Dr. Joss Reimer, medical lead for the vaccine implementation task force, said inmates at jails will be prioritized as part of the province’s effort to immunize residents of congregate-living facilities but will come after people living in higher-priority sites, such as supportive housing and assisted living.
“The people putting together the schedule did what we would expect in most circumstances,” Reimer said. “Public-health staff were going to that facility on that day and so they felt it would make sense to do the immunizations at the same time.
“But the COVID vaccine is not a typical public-health service. And so we have to allocate vaccine based on what the science is telling us and based on our assessment of risk.”
At present, the province has not prioritized people with underlying health conditions, essential workers or adults from racialized communities disproportionately affected by the disease for advance access to vaccines.
“We have tables in Manitoba that are looking at both of these groups, and we will be taking NACI into consideration at those tables. At this time, no decisions have been made,” Reimer said.

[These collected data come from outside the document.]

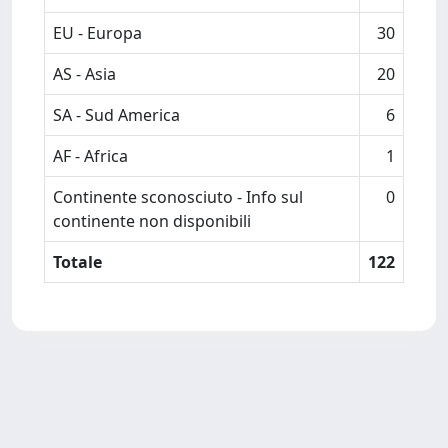
EU - Europa
30
AS - Asia
20
SA - Sud America
6
AF - Africa
1
Continente sconosciuto - Info sul
0
continente non disponibili
Totale
122
Powered by
IRIS
-
about IRIS
-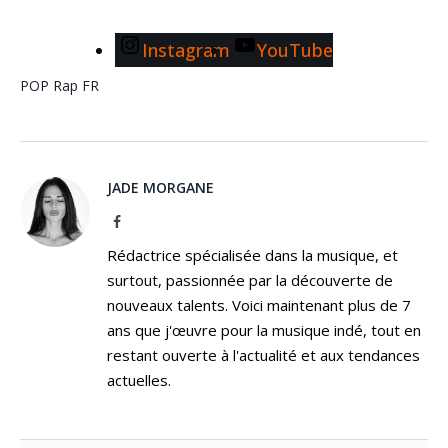
Instagram
YouTube
POP
Rap FR
JADE MORGANE
Facebook
Rédactrice spécialisée dans la musique, et
surtout, passionnée par la découverte de
nouveaux talents. Voici maintenant plus de 7
ans que j'œuvre pour la musique indé, tout en
restant ouverte à l'actualité et aux tendances
actuelles.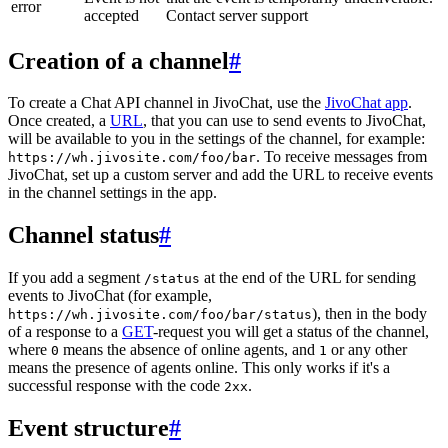
error
accepted
Contact server support
Creation of a channel
#
To create a Chat API channel in JivoChat, use the
JivoChat app
.
Once created, a
URL
, that you can use to send events to JivoChat,
will be available to you in the settings of the channel, for example:
. To receive messages from
https://wh.jivosite.com/foo/bar
JivoChat, set up a custom server and add the URL to receive events
in the channel settings in the app.
Channel status
#
If you add a segment
at the end of the URL for sending
/status
events to JivoChat (for example,
), then in the body
https://wh.jivosite.com/foo/bar/status
of a response to a
GET
-request you will get a status of the channel,
where
means the absence of online agents, and
or any other
0
1
means the presence of agents online. This only works if it's a
successful response with the code
.
2xx
Event structure
#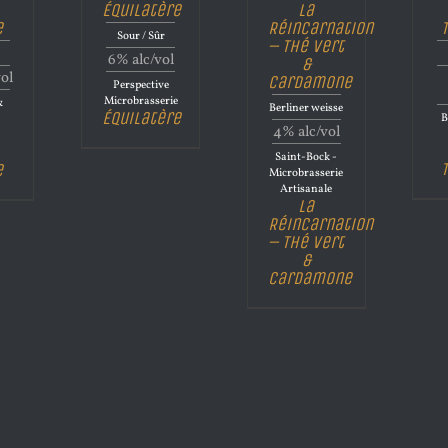
Équilatère
La
e
Réincarnation
Sour / Sûr
– Thé vert
6% alc/vol
&
vol
Cardamone
Perspective
Microbrasserie
&
Berliner weisse
Équilatère
B
4% alc/vol
Saint-Bock -
e
Microbrasserie
Artisanale
La
Réincarnation
– Thé vert
&
Cardamone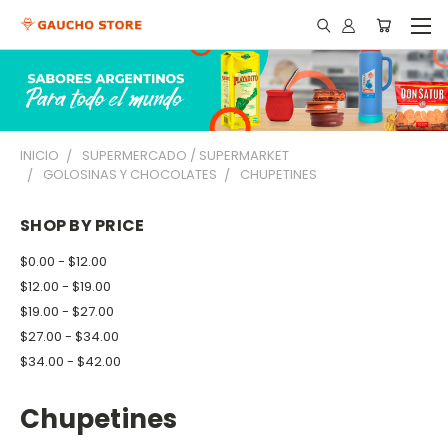
INICIO
SUPERMERCADO / SUPERMARKET
GOLOSINAS Y CHOCOLATES
CHUPETINES
SHOP BY PRICE
$0.00 - $12.00
$12.00 - $19.00
$19.00 - $27.00
$27.00 - $34.00
$34.00 - $42.00
Chupetines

“We also know that racialized groups face many systemic barriers. We are committed to consulting and working with community groups and other key stakeholders to address those barriers to accessing the vaccine.”
Reimer said the vaccine task force is meeting with a medical advisory table to identify the highest risk conditions for people who need hospitalization or are admitted to intensive care.
“If we do go that way, we want to make sure that we are still following the science, and that we are expanding to who we know is highest risk,” she said. “And some of those may be surprising, some of them not so much.”
A list of such conditions is being compiled, she said. Provincial data on the impacts and risk of COVID-19 on racialized communities has yet to be released.